Understandably, Schriver said, this made some in Japan feel uneasy after several recent incursions by Chinese vessels into Japanese territorial waters.

"The risk for the United States over time is energy becoming a destablising force in Asian politics (and) we are facing in Asia a very delicate 20-year period," said Mikkal Herberg, director of the Asian energy security program at the Seattle-based National Bureau of Asian Research.

He said "shoving matches" between Japan and China over the East Siberian oil pipeline and East China gas fields "are likely to worsen over time."

They were aggravated by what he called Russia's erratic policy on supplying energy to Asia as "Kremlin infighting influences policy more than rational commercial decisions.

"I think for Asia, energy is spilling over into their geo-political rivalries, which are spilling over into preventing regional energy (demand and supply) solutions," Herberg said.

Aside from China, Vietnam and the Philippines, the potentially oil rich Spratlys island chain in the South China Sea area is being claimed by Brunei, Malaysia and Taiwan. All claimants, except Brunei, station troops on parts of the archipelago.

China and the 10-member Association of Southeast Asian Nations adopted a non-binding declaration two years ago that forbids construction of new buildings on uninhabited islands in the Spratlys to prevent territorial disputes from escalating.

Herberg felt that much of the Chinese leadership saw the United States "as an obstacle" to its efforts to ensure energy security because it "has the ability to frustrate their efforts to secure their sea lanes and activities in places like Sudan, Iran."Assistant Secretary of State Anthony Wayne told the hearing that a more troubling aspect of the recent surge in overseas energy deals by China as well as India was their investments in Sudan and Iran, which he referred to as "countries that are pursuing policies harmful to global stability."

To maintain their rapid economic growth, China and India were reorienting their foreign and domestic policies and investing heavily in securing energy supplies from abroad, officials said.

China, which replaced Japan in 2003 as the world's second largest petroleum consumer after the United States, reportedly needs to boost its energy consumption by about 150 per cent over the next 15 years.

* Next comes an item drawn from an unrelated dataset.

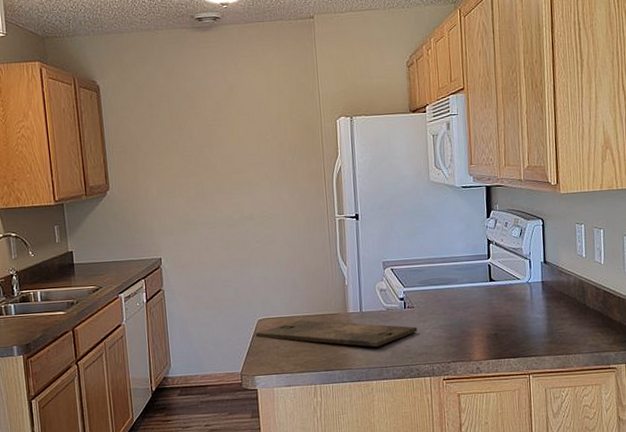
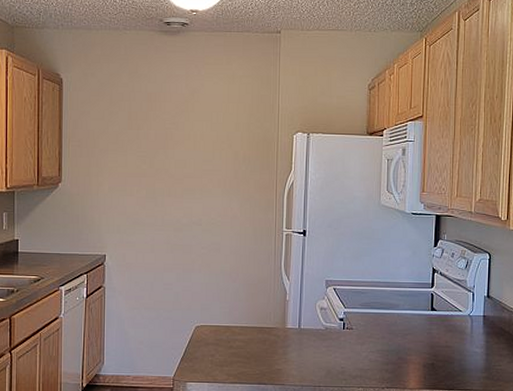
cutting board: present [256,319,418,348] -> none [192,330,354,366]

Chinese national oil companies have also stepped up overseas equity investments in oil and gas ventures in an apparent bid to reduce dependence on oil from major companies from the United States and other developed countries and limit exposure to price volatility.

This strategy of intensified acquisition of equity oil has met with considerable skepticism by some analysts, who feel the investments are unlikely to shelter China from volatility, Wayne said Herberg likened the China policy to "hoarding" oil and "destabilizing" markets, predicting that it could "feed into naval strategies, (and) sealane issues" in the Indian Ocean and South China Sea.